BRIEF:
Please indicate the number of lines in the listing below that include the string "toque"; add nothing else.

SUPPLIED DATA:

---------------

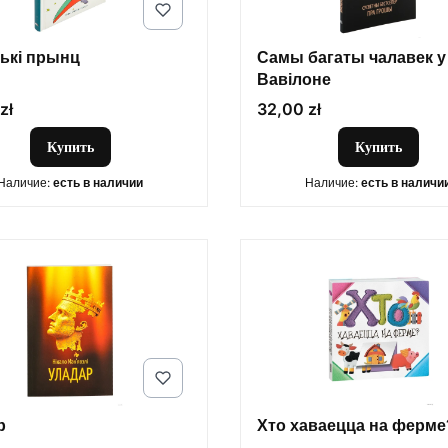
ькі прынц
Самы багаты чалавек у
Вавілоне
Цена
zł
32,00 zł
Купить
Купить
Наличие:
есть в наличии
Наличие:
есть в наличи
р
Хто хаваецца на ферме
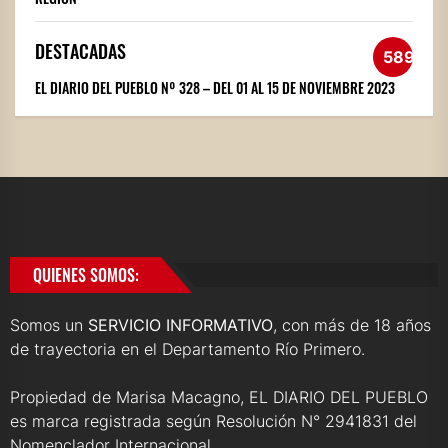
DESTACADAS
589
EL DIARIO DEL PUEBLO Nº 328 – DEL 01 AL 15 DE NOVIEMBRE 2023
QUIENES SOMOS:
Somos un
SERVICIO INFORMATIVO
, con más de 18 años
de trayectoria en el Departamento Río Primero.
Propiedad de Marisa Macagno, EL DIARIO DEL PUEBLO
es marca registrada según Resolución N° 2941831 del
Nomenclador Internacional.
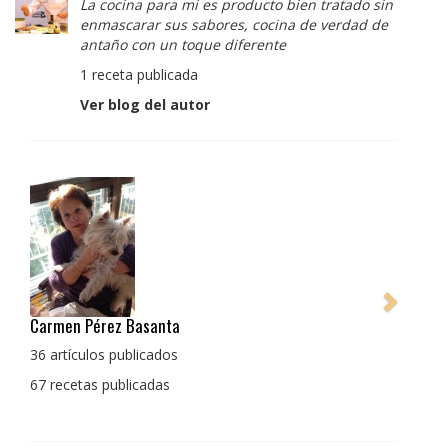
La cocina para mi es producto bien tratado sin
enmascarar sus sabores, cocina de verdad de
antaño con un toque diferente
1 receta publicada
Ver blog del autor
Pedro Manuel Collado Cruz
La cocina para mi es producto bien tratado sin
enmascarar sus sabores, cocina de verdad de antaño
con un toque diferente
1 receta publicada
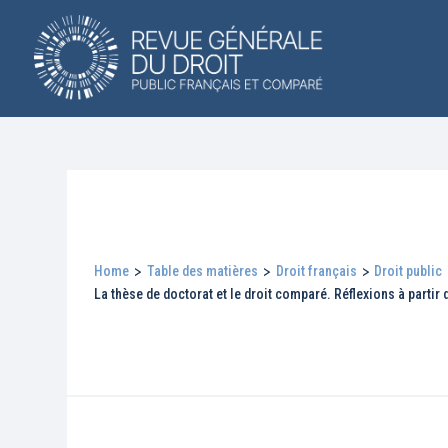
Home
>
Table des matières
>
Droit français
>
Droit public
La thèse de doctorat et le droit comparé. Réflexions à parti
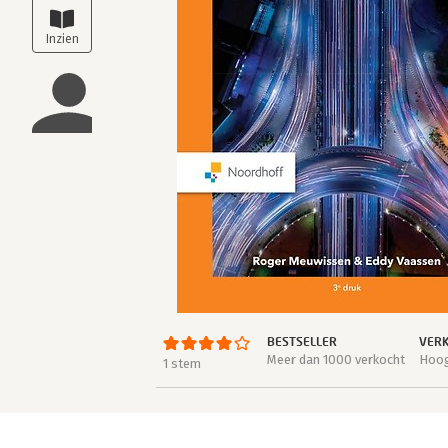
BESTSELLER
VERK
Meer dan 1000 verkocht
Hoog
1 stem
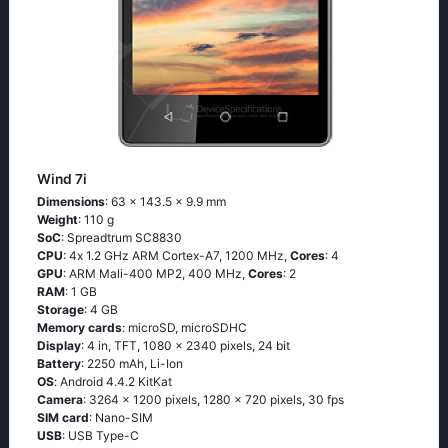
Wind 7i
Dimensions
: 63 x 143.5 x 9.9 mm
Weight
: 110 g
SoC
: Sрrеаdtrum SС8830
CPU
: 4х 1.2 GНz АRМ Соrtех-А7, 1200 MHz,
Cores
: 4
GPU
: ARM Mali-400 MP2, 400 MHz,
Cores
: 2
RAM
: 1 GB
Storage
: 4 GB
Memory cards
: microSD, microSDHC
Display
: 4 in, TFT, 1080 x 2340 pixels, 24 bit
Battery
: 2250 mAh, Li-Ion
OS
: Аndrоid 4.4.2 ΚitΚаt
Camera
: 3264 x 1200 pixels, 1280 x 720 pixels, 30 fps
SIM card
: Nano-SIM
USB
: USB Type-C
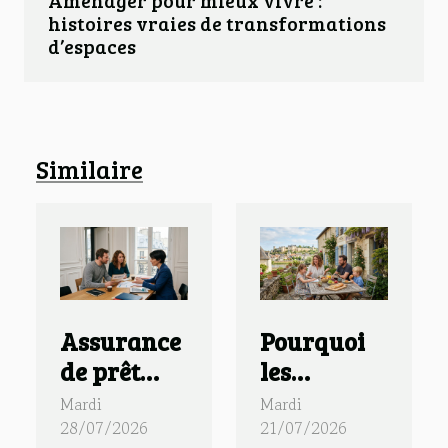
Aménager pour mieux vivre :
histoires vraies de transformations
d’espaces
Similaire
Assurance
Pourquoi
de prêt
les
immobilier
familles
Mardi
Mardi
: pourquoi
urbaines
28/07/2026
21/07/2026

---------------

WRITTEN RESPONSE:
2